What was this tragedy? When Indonesian forces invaded the little Portuguese colony in October 1975 they found a poor but highly politicised population of 640,000. Fretilin committees led half of them into the mountains as the Indonesians approached. The ensuing campaign lasted 4 years. Indonesian forces systematically used famine as a weapon to force people in their base d’appoio to surrender. In contravention of all laws of war. That the death toll was very high had been known in activist circles since the early 1980s. Recent quantitative research has shown that the civilian death toll due to hunger alone was most probably 104,000, plus/ minus a scientifically determined margin of error. Almost all in the period 1976-79. Another 18,000 civilians died violent deaths, also mainly in these first years. We are talking about over a sixth of the total population, or a third of those who had been in the mountains. Genocidal. This is not counting combatant deaths – on the Indonesian side 3,300, on the Timorese side probably several times that.

So why was this tragedy so hidden from view in the Netherlands?
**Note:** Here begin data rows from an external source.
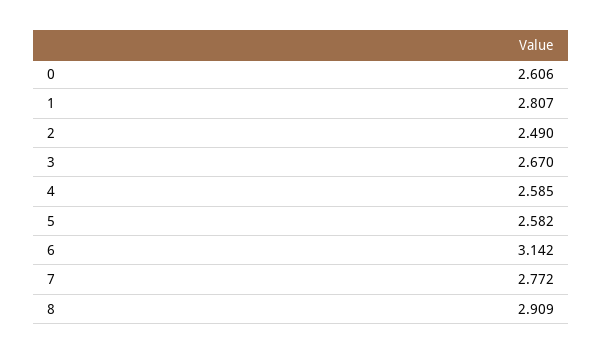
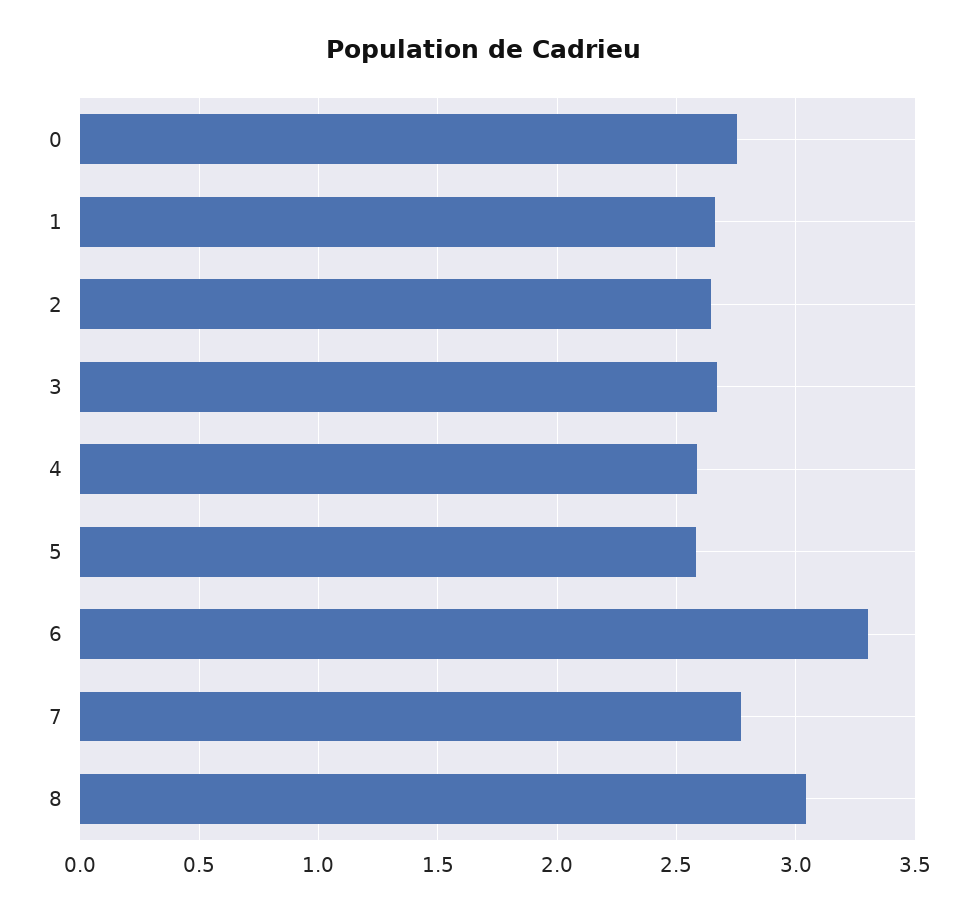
0: 2.606 -> 2.75
1: 2.807 -> 2.65
2: 2.49 -> 2.65
6: 3.142 -> 3.3
8: 2.909 -> 3.05

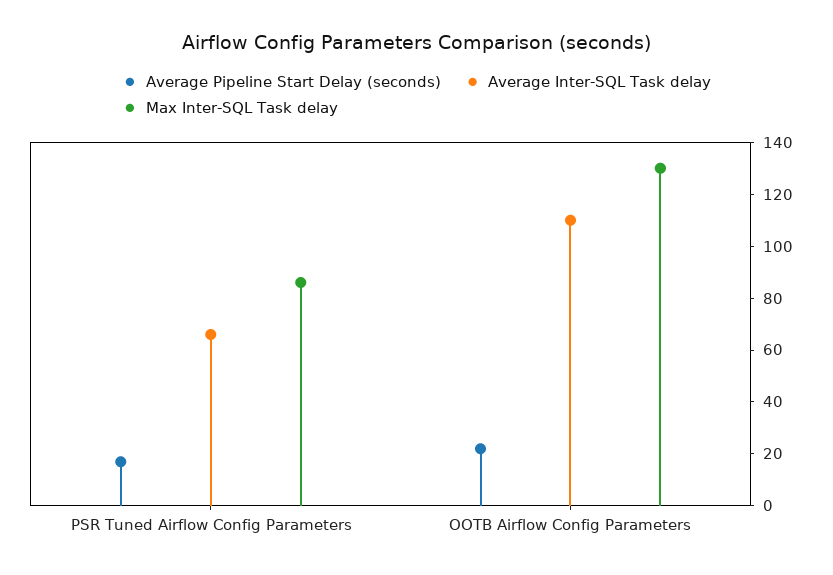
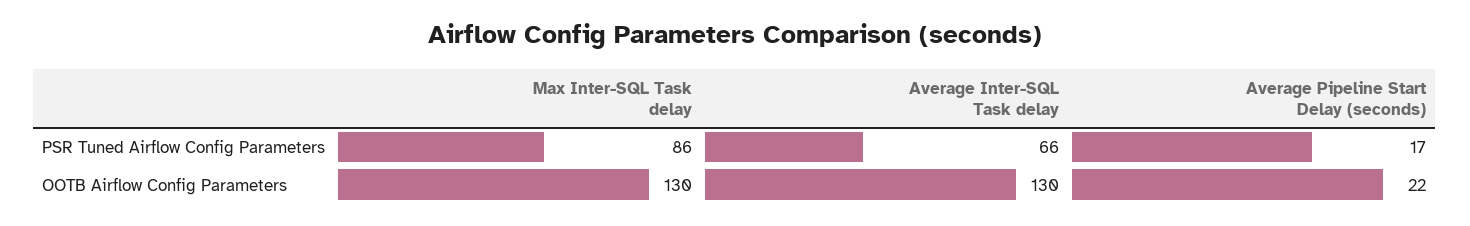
Average Inter-SQL Task delay, OOTB Airflow Config Parameters: 110 -> 130

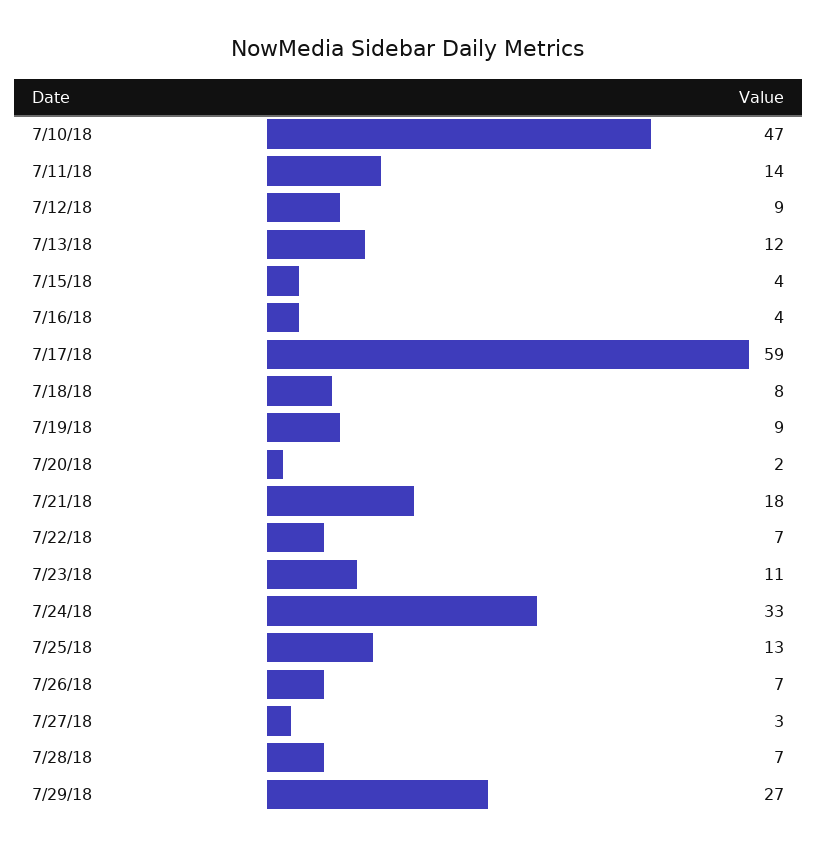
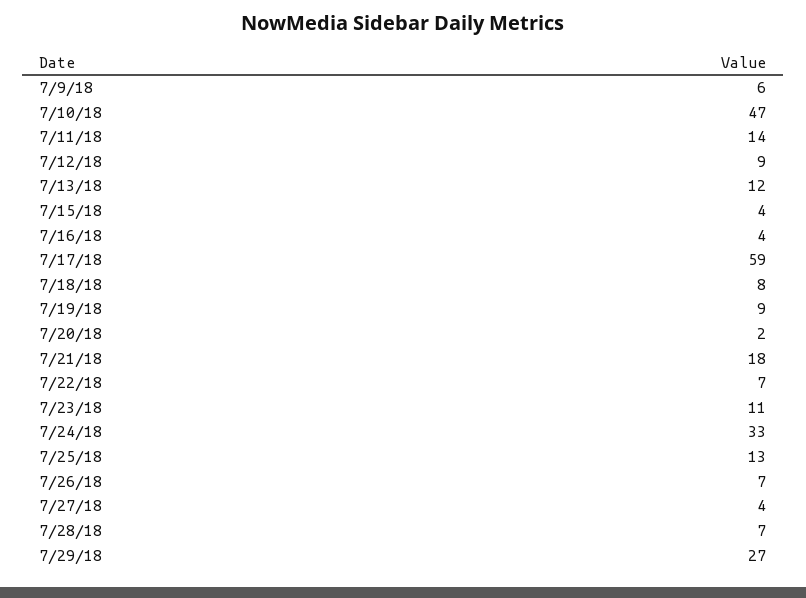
7/27/18: 3 -> 4
7/9/18: none -> 6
  • Remoteness? Yes, East Timor is at the far eastern end of the large archipelago. But no, Papua is further away still yet it is not too remote for the Dutch to be interested. Remoteness is not the answer. Nico Schulte Nordholt grew up a half day’s drive from the East Timor border. It’s part of our history too.
  • Indonesian information blockade? Yes, the Indonesian government spun a propaganda web around East Timor that denied its forces had invaded, denied the scale of the humanitarian disaster, and denied access to reporters. It depicted its own presence there as benevolent intervention for the sake of peacekeeping, decolonisation and development.
    • This propaganda proved highly effective in Indonesia during the militarised New Order. Most Indonesians still believe it today.
    • But no, persistent reports about the genocidal scale of death always reached Europe. They came from the Catholic church (Pater Zeegwaard played a role), from disaffected Timorese collaborators, from the Fretilin resistance, from refugees who made it to Portugal, and from western diplomats breaking their oaths for conscience sake. Pedro Pinto Leite, Liem Soei Liong, and others in the Netherlands helped spread this information. So the information blockade itself was not the reason why “wir haben es nicht gewusst”.
  • Perhaps “the national interest”? Now we are getting somewhere. Indonesia was our former colony, but more important it was the fourth largest country in the world. The slow military coup of 1965/66 had been good for Dutch-Indonesian relations. By 1975 it had become an important cold-war ally to the United States and therefore also the Netherlands. It was once more open to Dutch business. In 1977, at the height of the Timor operation (which also involved naval forces), the Dutch government sold navy ships to Indonesia.
    • Someone should research the Dutch press on East Timor during this period, in the context of its Indonesian reporting. I suspect it will show a studied neglect of the tragedy. If so this would be unlike the Australian press, which never forgave the Indonesian military for executing five of its TV journalists in 1975, as shown in the recent movie “Balibo”.
    • The Dili massacre of November 1991 brought a major change in western and even Indonesian reporting on East Timor. The Santa Cruz shootings of 270 or so was a picnic compared with the late 1970s, but it did change diplomacy. When Jan Pronk protested, Suharto broke off relations (Japan quickly stepped into the breach). From here it is almost a direct line to Madeline Albright’s intervention in 1999 that guaranteed East Timor’s independence.

Does it still matter? Of course it does. No civilisation can do without a Thucidydes to remember its dead. Yet the pressures to forget are enormous. Remembering is an act of resistance. Inconceivable but true: For fear of offending Indonesia, Timorese school children still do not learn this story of death in the mountains. For fear of offending the generals, Jakarta still has no equivalent to Berlin’s Holocaust Memorial, dedicated to victims of military repression. East Timor’s tragedy matters even for us in the Netherlands. Forgetting would mean forgetting the price others pay for our geostrategic agendas.

That’s why this little book is important!